What's happening in the benchmark:
1. A chrome renderer process was created with CLONE_NEWPID
2. The process crashed
3. Chrome breakpad service calls ptrace(PTRACE_ATTACH, ..) to attach to every
  threads of the crashed process to dump info
4. When breakpad detach the crashed process, the crashed process stuck in
  zap_pid_ns_processes()

Thanks,
Vovo

> There may be some other steps that are worth taking.
>
>>> diff --git a/kernel/pid_namespace.c b/kernel/pid_namespace.c
>>> index 77403c157157..971e7bc6939b 100644
>>> --- a/kernel/pid_namespace.c
>>> +++ b/kernel/pid_namespace.c
>>> @@ -277,7 +277,7 @@ void zap_pid_ns_processes(struct pid_namespace *pid_ns)
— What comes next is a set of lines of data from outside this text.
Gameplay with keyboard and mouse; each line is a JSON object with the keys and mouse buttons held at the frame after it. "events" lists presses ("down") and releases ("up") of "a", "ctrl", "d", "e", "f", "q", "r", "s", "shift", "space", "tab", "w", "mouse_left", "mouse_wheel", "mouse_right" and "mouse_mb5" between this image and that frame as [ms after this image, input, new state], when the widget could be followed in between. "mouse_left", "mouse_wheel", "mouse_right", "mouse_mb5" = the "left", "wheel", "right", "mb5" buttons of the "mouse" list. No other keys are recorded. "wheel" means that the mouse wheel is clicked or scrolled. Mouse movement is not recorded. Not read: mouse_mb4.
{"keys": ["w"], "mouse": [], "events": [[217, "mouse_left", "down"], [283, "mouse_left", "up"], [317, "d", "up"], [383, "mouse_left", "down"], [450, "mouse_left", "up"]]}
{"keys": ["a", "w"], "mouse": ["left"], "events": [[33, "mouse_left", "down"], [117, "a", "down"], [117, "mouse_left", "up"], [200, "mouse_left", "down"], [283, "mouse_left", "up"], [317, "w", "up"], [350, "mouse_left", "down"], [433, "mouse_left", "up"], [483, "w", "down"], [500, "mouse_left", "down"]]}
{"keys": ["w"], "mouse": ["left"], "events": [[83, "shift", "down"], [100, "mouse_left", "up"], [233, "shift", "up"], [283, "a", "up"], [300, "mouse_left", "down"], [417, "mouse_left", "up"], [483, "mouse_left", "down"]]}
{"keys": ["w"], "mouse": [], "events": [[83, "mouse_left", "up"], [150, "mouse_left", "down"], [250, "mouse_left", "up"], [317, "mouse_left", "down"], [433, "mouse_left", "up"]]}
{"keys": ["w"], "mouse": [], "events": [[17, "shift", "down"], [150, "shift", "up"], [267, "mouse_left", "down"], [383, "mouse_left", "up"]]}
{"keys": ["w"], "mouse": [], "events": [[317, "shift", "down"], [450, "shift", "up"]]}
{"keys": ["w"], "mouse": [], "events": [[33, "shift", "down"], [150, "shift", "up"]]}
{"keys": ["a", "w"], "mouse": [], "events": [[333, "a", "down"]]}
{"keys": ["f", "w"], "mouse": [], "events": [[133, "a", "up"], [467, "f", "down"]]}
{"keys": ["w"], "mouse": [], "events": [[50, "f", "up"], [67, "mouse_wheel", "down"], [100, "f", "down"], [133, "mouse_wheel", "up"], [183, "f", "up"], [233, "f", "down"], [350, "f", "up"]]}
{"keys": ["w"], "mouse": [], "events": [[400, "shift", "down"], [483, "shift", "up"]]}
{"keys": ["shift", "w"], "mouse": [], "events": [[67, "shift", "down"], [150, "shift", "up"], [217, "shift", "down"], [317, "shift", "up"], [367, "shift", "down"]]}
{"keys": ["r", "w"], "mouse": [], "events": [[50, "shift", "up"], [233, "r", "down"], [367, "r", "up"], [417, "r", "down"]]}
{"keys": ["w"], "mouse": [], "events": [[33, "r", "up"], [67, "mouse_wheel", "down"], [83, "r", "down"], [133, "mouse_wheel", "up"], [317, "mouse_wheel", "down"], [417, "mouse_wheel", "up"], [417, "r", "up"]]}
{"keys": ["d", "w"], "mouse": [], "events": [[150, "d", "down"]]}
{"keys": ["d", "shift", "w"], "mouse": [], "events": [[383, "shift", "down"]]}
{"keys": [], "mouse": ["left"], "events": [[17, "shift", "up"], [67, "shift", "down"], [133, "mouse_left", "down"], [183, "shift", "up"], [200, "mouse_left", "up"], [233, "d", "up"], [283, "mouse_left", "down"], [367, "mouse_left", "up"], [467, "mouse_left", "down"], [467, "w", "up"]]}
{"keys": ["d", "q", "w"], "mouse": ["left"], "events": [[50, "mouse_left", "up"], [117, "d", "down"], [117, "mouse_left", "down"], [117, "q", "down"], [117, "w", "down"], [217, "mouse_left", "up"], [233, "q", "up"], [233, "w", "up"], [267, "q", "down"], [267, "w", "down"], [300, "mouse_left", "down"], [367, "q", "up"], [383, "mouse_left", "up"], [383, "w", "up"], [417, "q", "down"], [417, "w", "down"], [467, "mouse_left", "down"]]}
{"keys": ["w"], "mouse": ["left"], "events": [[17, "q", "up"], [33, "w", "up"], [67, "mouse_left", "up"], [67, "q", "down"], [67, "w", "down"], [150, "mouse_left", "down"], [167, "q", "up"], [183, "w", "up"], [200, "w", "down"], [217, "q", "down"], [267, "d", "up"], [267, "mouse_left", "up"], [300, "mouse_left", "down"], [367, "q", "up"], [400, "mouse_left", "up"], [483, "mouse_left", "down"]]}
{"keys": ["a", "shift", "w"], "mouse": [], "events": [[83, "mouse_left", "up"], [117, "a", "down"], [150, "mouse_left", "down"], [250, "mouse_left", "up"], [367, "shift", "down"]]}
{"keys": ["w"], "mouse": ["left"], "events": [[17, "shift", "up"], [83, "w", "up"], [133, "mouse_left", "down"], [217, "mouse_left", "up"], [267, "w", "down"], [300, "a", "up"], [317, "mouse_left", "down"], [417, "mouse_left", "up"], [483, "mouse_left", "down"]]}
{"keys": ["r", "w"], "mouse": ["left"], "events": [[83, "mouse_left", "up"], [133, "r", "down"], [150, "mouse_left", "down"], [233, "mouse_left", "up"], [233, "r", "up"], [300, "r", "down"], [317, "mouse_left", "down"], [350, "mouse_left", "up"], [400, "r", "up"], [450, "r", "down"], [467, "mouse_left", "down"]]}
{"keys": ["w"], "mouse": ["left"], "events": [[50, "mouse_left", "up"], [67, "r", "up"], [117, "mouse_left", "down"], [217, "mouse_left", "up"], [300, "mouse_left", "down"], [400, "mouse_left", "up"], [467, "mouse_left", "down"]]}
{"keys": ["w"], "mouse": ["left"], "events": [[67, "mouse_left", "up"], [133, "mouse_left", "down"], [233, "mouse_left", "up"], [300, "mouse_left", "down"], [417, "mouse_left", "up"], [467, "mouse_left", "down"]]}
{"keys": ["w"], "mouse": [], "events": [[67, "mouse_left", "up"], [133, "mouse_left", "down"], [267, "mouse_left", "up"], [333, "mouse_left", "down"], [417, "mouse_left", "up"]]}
>>>          * if reparented.
>>>          */
>>>         for (;;) {
>>> -               set_current_state(TASK_UNINTERRUPTIBLE);
>>> +               set_current_state(TASK_INTERRUPTIBLE);
>>>                 if (pid_ns->nr_hashed == init_pids)
>>>                         break;
>>>                 schedule();
>>>
>>
>> I'll give it a try. Are there any potential unintended side effects ?
>
> No.  The only reason I didn't implement this way in the first place is
> that I have cognitive disssonance between the name of that state and
> the fact the code isn't interruptible.
>
> In the long term it is probably better to refactor that code path so it
> doesn't exist in the first place, and use more common kernel idioms.
> But for right now it should not be a problem.
>
>
> Eric
>